• _Exercise goal_
Please restate the listing word for word, omitting the images.

• _Provided material_
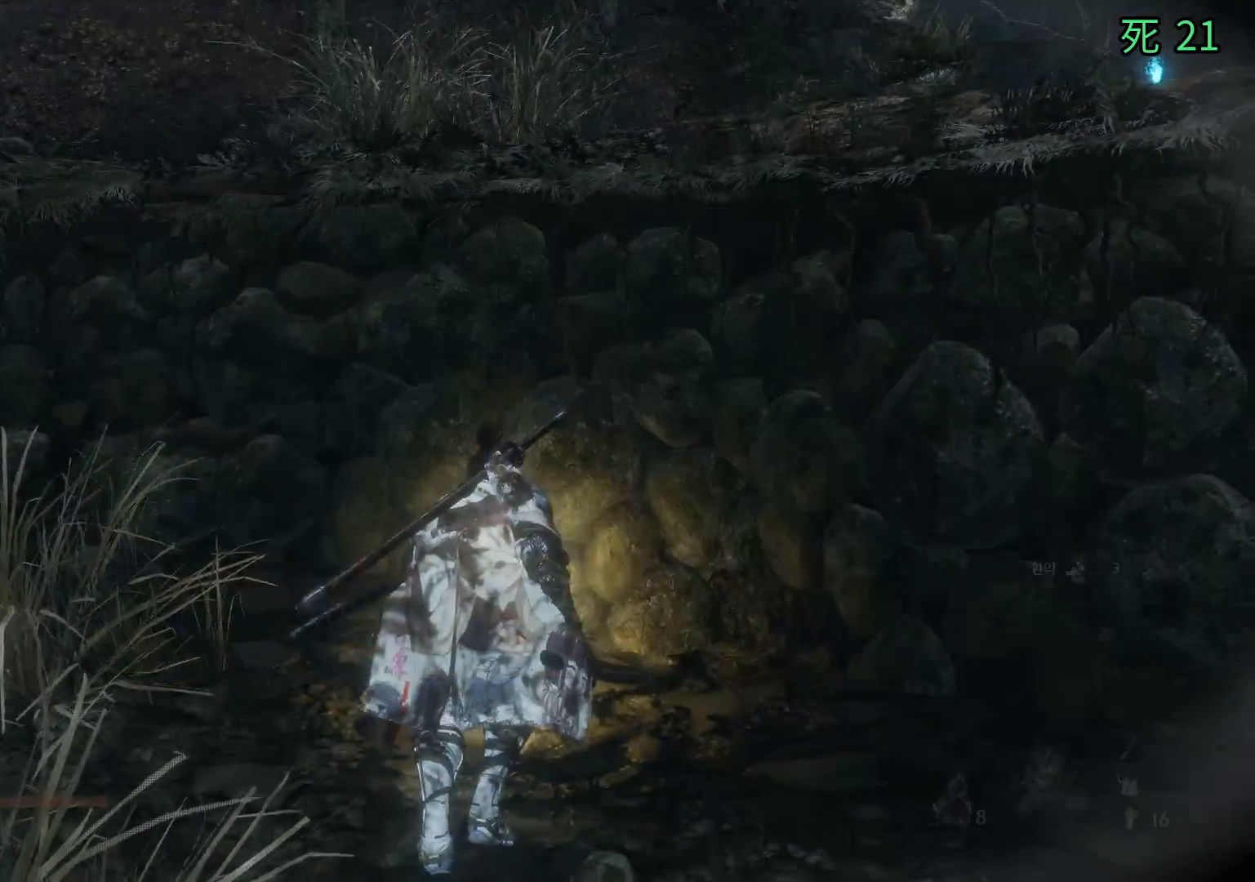
{"buttons": [], "left_stick": "right", "events": [[217, "left_stick", "right"]]}
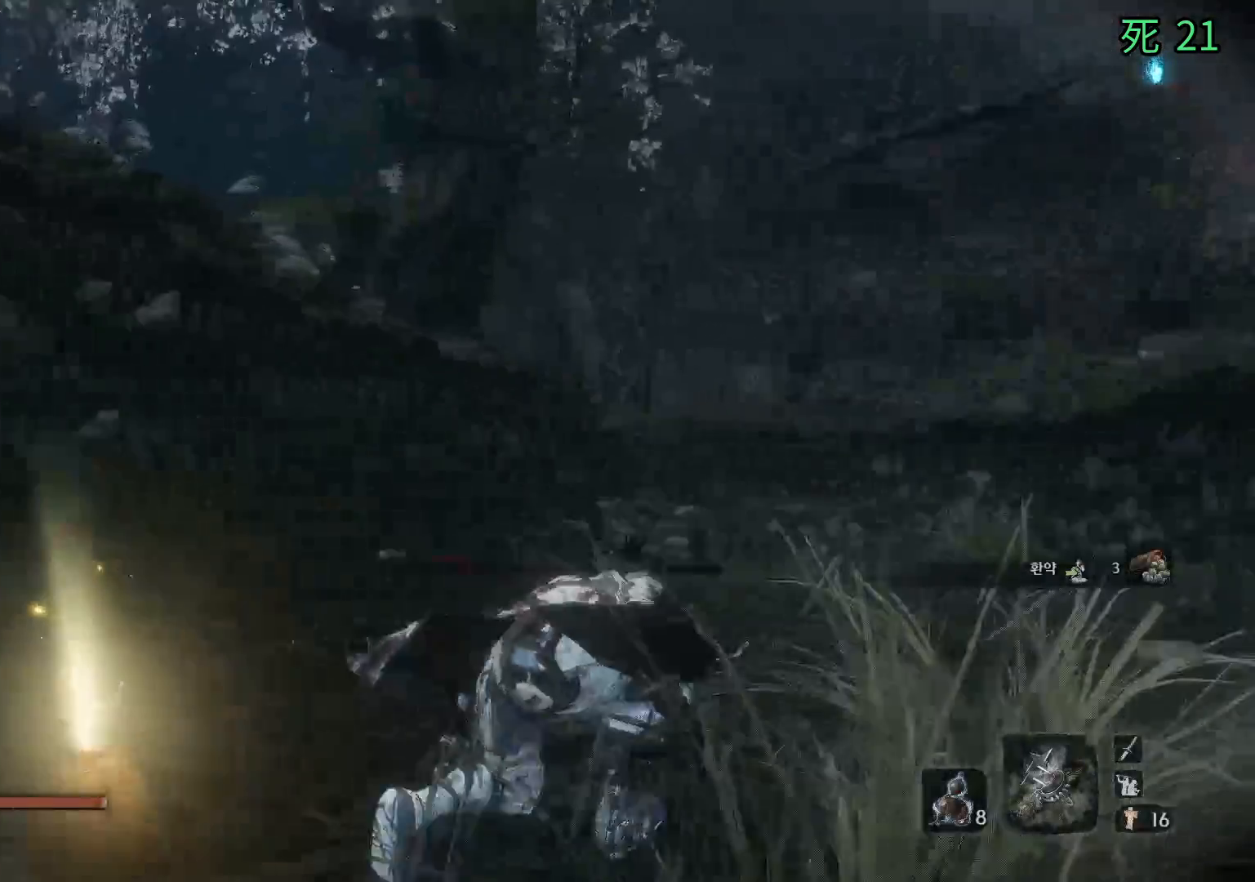
{"buttons": [], "left_stick": "up-right", "events": [[83, "left_stick", "up-right"]]}
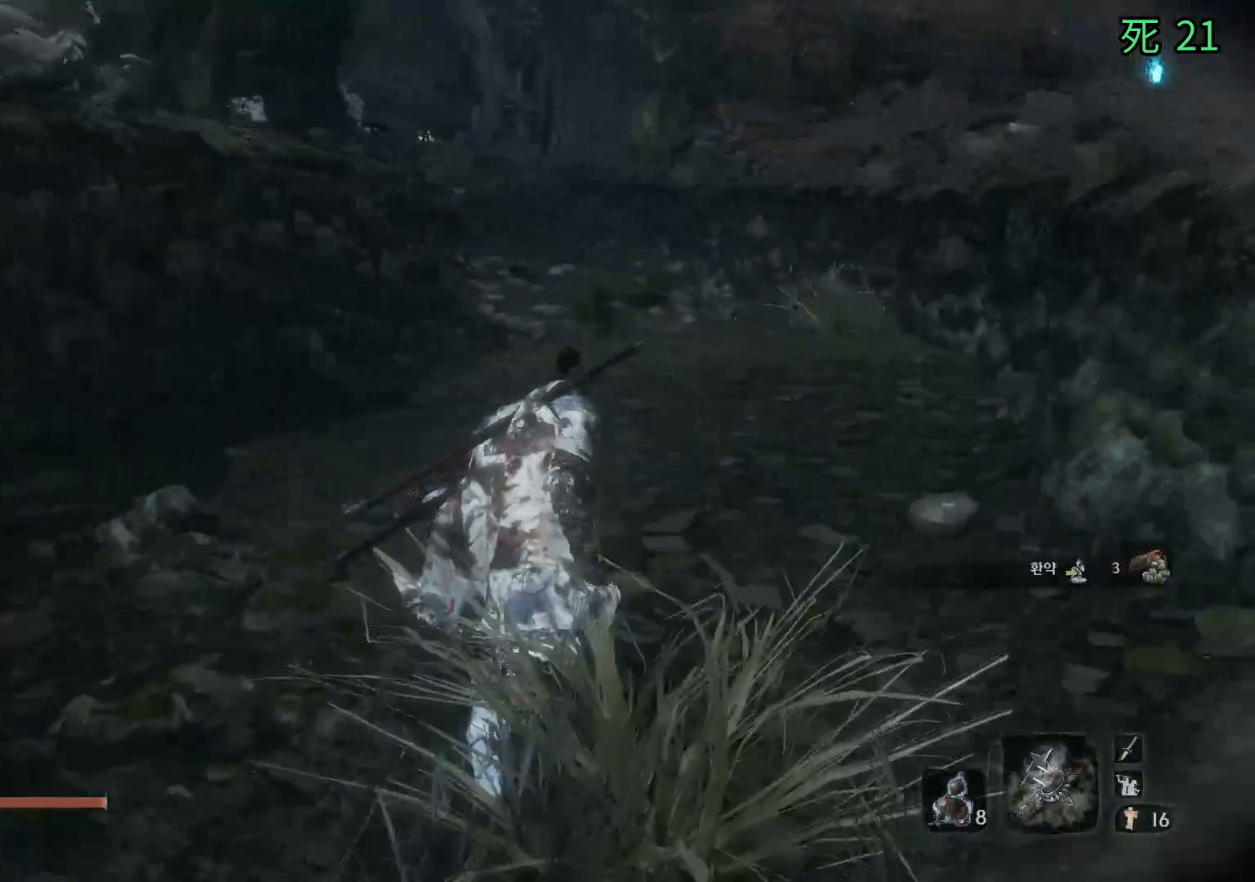
{"buttons": [], "left_stick": "up-right", "events": [[250, "B", "down"], [400, "B", "up"]]}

• _Written response_
{"buttons": [], "left_stick": "right", "events": [[217, "left_stick", "right"]]}
{"buttons": [], "left_stick": "up-right", "events": [[83, "left_stick", "up-right"]]}
{"buttons": [], "left_stick": "up-right", "events": [[250, "B", "down"], [400, "B", "up"]]}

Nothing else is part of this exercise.